§ **List of tasks**
- A) From the article on transactional risk, copy the passage that begins at the words "The decision in" and stops after the words "and lenders' archives.".
- B) In the article on transactional risk, on what date was the Mortgage Deed registered in the Registry of Deeds?
- C) Extend the article on transactional risk, starting after its last sentence.

§ **Page excerpt**

________________________________________

When Transactional Risk Strikes

November 2010

The decision in the recent case of Northern Bank Limited v John Joseph Rush and Nicole Davidson [2009] NICh 6 illustrates the severity of minor transactional defects in a current conveyancing climate characterised by scarce resources, heightened accountability and increasingly litigious parties.  Moreover, the case highlights the inevitable implications of negligence and fraud latent in conveyancing files safely tucked away in solicitors' and lenders' archives.

The Facts

Mr Rush (the first defendant) granted a second charge over his property in favour of Northern Bank Limited (the plaintiff). The Mortgage Deed was dated 1st February 2006 and registered by the plaintiff's in-house legal department in the Registry of Deeds on 16 February 2006.  Mr Rush's surname was incorrectly spelt as "Rusk" on the Memorial for registration which meant that a search against his surname would not have revealed the plaintiff's second charge.

________________________________________

§ **Data segment**
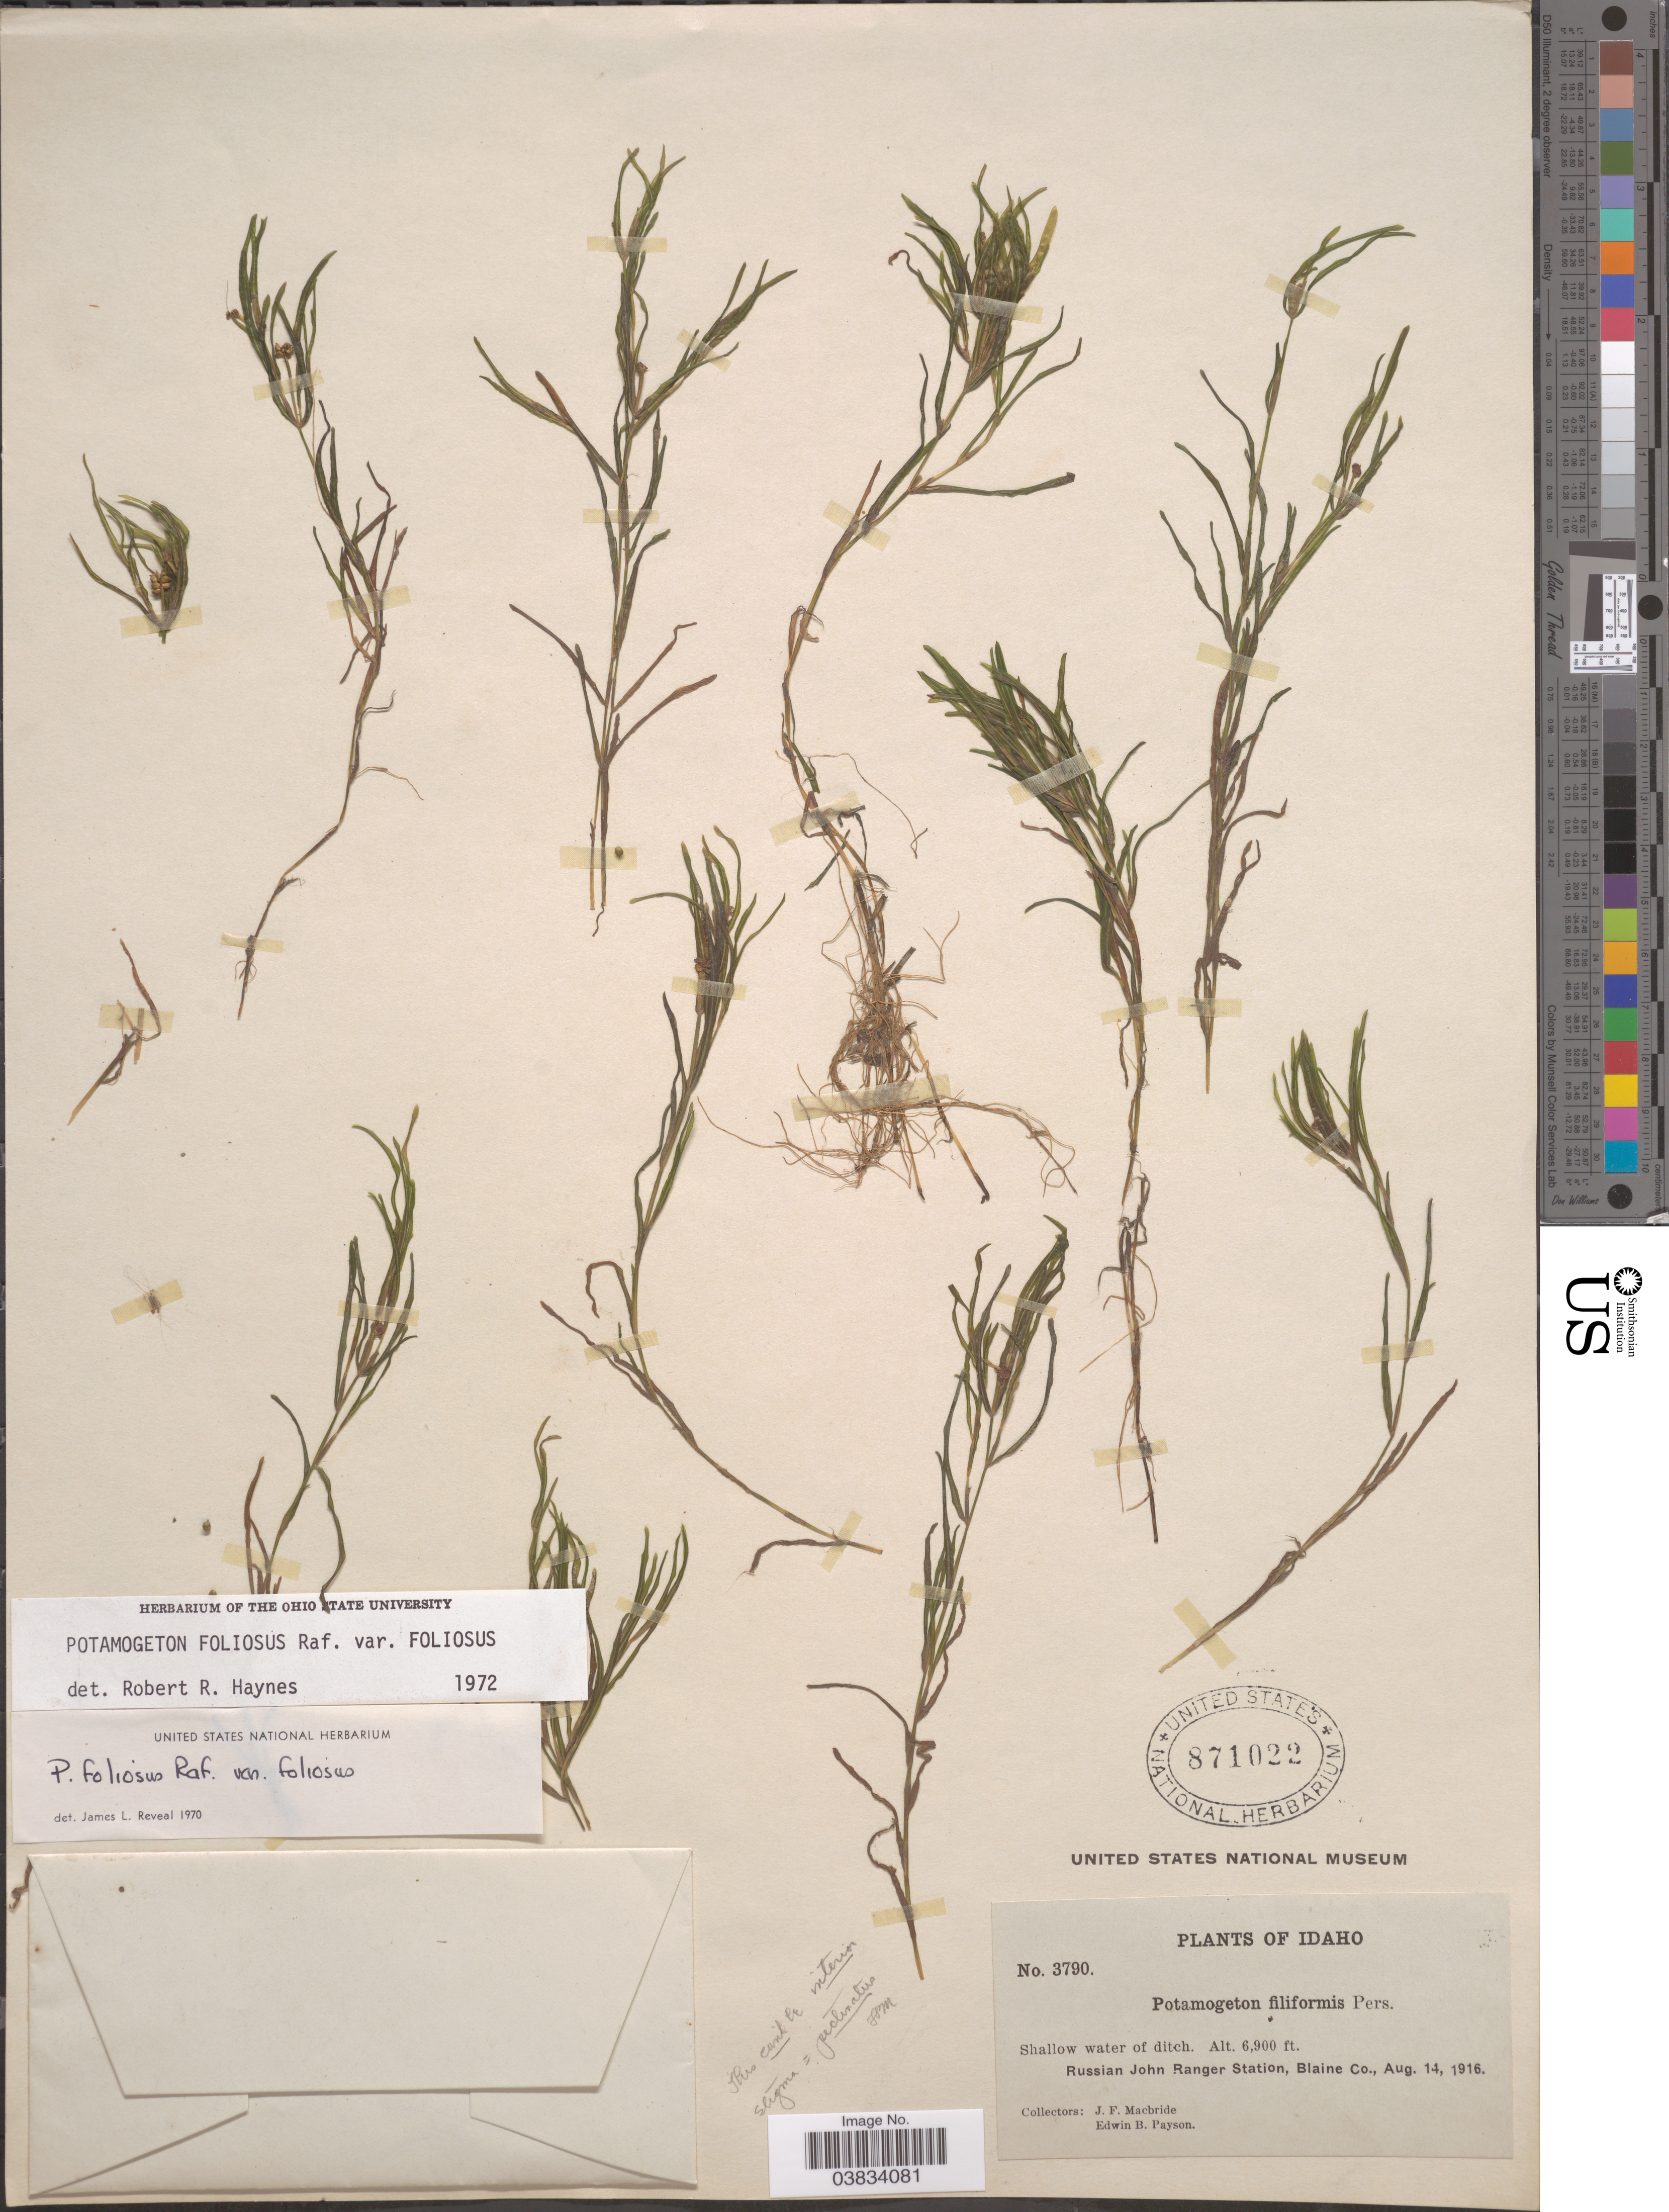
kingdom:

________________________________________

§ **Solved problems**
- A)
The decision in the recent case of Northern Bank Limited v John Joseph Rush and Nicole Davidson [2009] NICh 6 illustrates the severity of minor transactional defects in a current conveyancing climate characterised by scarce resources, heightened accountability and increasingly litigious parties.  Moreover, the case highlights the inevitable implications of negligence and fraud latent in conveyancing files safely tucked away in solicitors' and lenders' archives.

- B) 16 February 2006

- C)
In early 2007, Mr Rush sold his property to a Ms Davidson (the second defendant). At the time of this transaction, searches conducted on behalf of the second defendant would have only revealed a first charge in favour of Nationwide plc which was redeemed as part of the transaction. Interestingly, Mr Rush who it transpires sold his property to satisfy his mounting debts did not disclose to his solicitors the existence of the second charge. In June 2007, the first solicitor's agents became aware of the charge and notified the bank and the second defendant's agents.  The second defendant's Assignment had not been registered despite the five months that had passed since the purchase completed.  In the interim, the Plaintiff had  registered an amended mortgage in the correct name of the first defendant on 11th July 2007. The plaintiff thereafter commenced proceedings against the first defendant and second defendant on foot of the mortgage document of 1 February 2006 and sought to obtain possession of the property.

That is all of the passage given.